-- START Selection --

2015-08-14 Thread Francisco Jerez
The hardware documentation relating to the UAV HW-assisted coherency
mechanism and UAV access enable bits is scarce and sometimes
contradictory, and there's quite some guesswork behind this commit, so
let me summarize the background first: HSW and later hardware have
infrastructure to support a stricter form of data coherency between
shader invocations from separate primitives.  The mechanism is
controlled by the "Accesses UAV" bits on 3DSTATE_VS, _HS, _DS, _GS and
_PS (or _PS_EXTRA on BDW+), and the "UAV Coherency Required" bit on
the 3DPRIMITIVE command.

Regardless of whether "UAV Coherency Required" is set, the hardware
fixed-function units will increment a per-stage semaphore for each
request received if "Accesses UAV" is set for the same or any lower
stage.  An implicit DC flush is emitted by the lowermost stage with
"Accesses UAV" set once it's done processing the request, this also
happens regardless of the value of "UAV Coherency Required".  The
completion of the DC flush will cause the same stage and all previous
ones to decrement the semaphore, marking the UAV accesses for the
primitive as coherent with L3.

-- END Selection --
-- START Data rows --

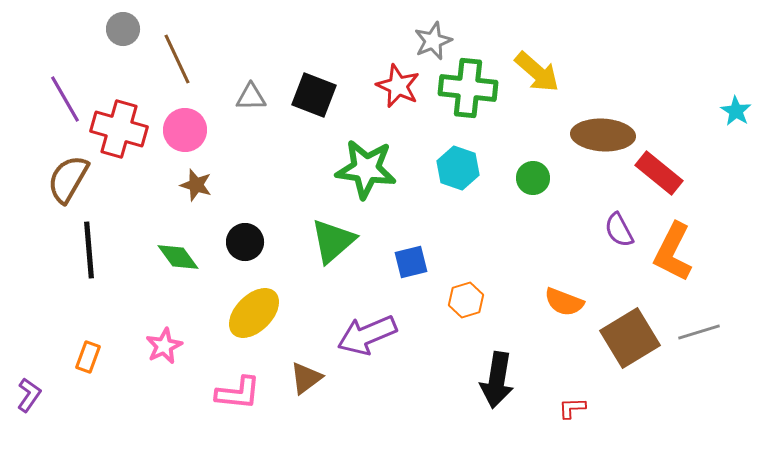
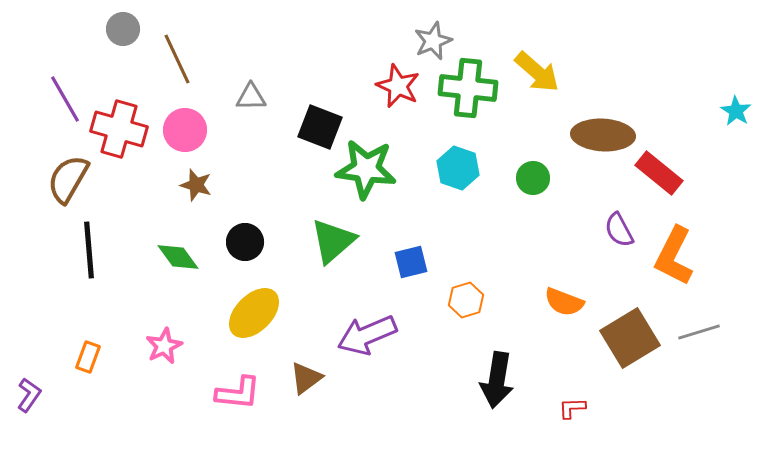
black square: moved 6 px right, 32 px down
orange L-shape: moved 1 px right, 4 px down
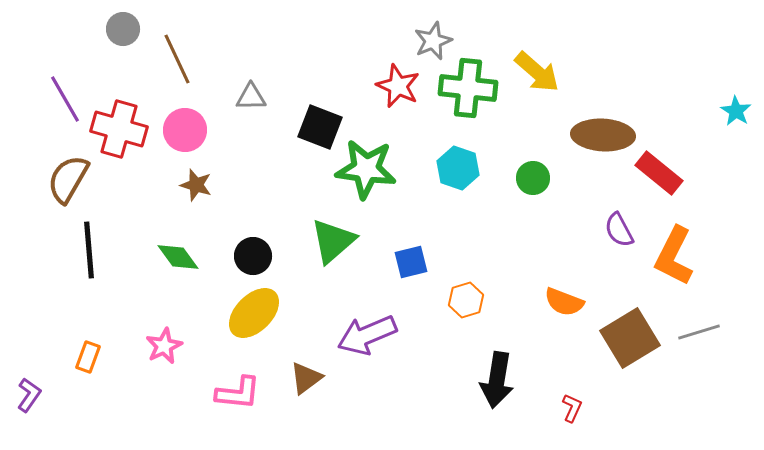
black circle: moved 8 px right, 14 px down
red L-shape: rotated 116 degrees clockwise
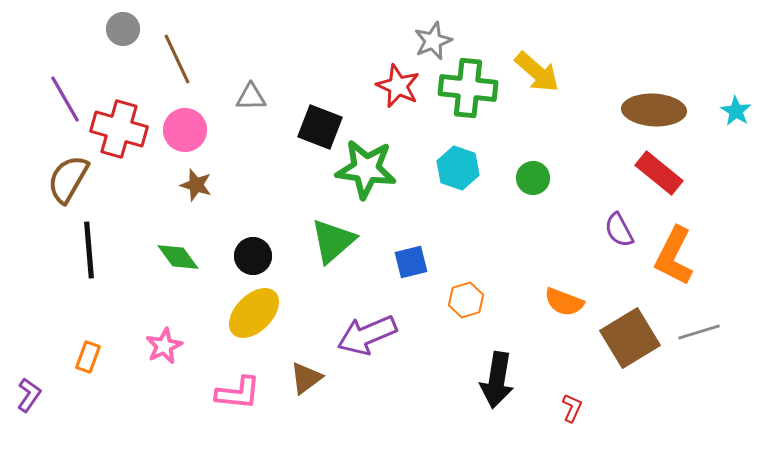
brown ellipse: moved 51 px right, 25 px up
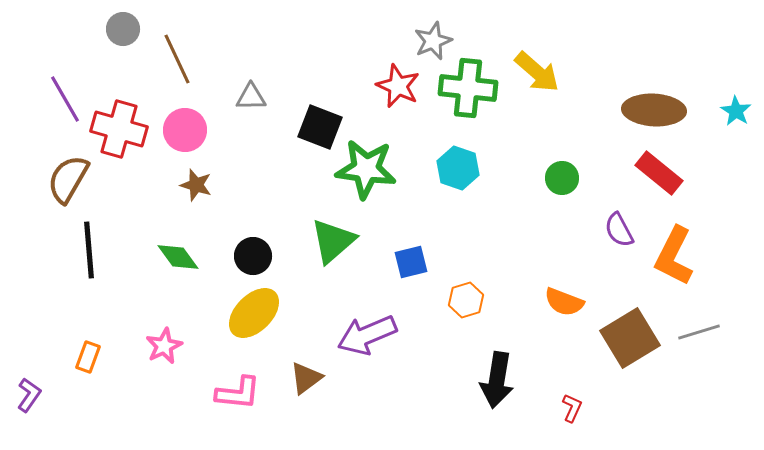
green circle: moved 29 px right
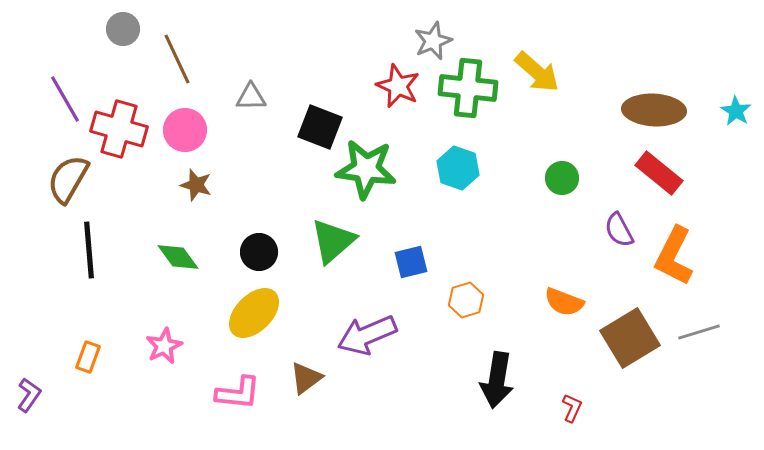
black circle: moved 6 px right, 4 px up
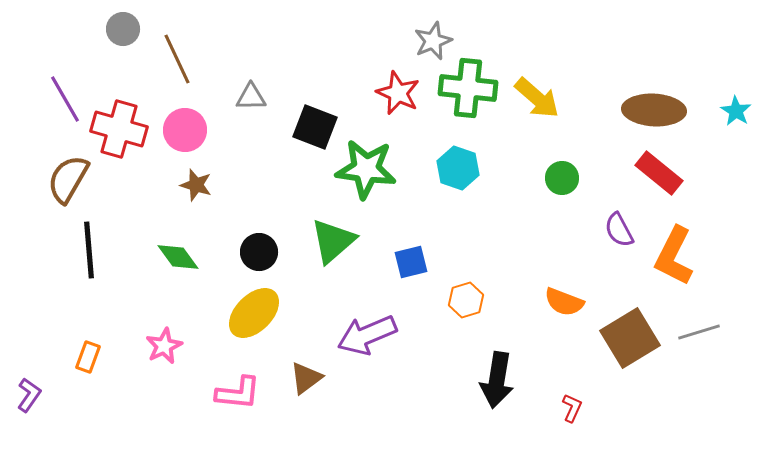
yellow arrow: moved 26 px down
red star: moved 7 px down
black square: moved 5 px left
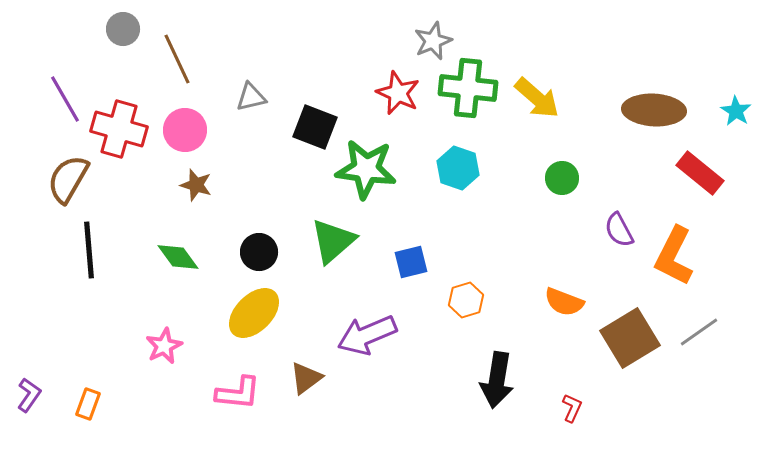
gray triangle: rotated 12 degrees counterclockwise
red rectangle: moved 41 px right
gray line: rotated 18 degrees counterclockwise
orange rectangle: moved 47 px down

-- END Data rows --

■ Objective:
Name every hardware command in the post on UAV coherency that carries one of the bits controlling the coherency mechanism.

■ Written response:
3DSTATE_VS, 3DSTATE_HS, 3DSTATE_DS, 3DSTATE_GS, 3DSTATE_PS (3DSTATE_PS_EXTRA on BDW and later), and 3DPRIMITIVE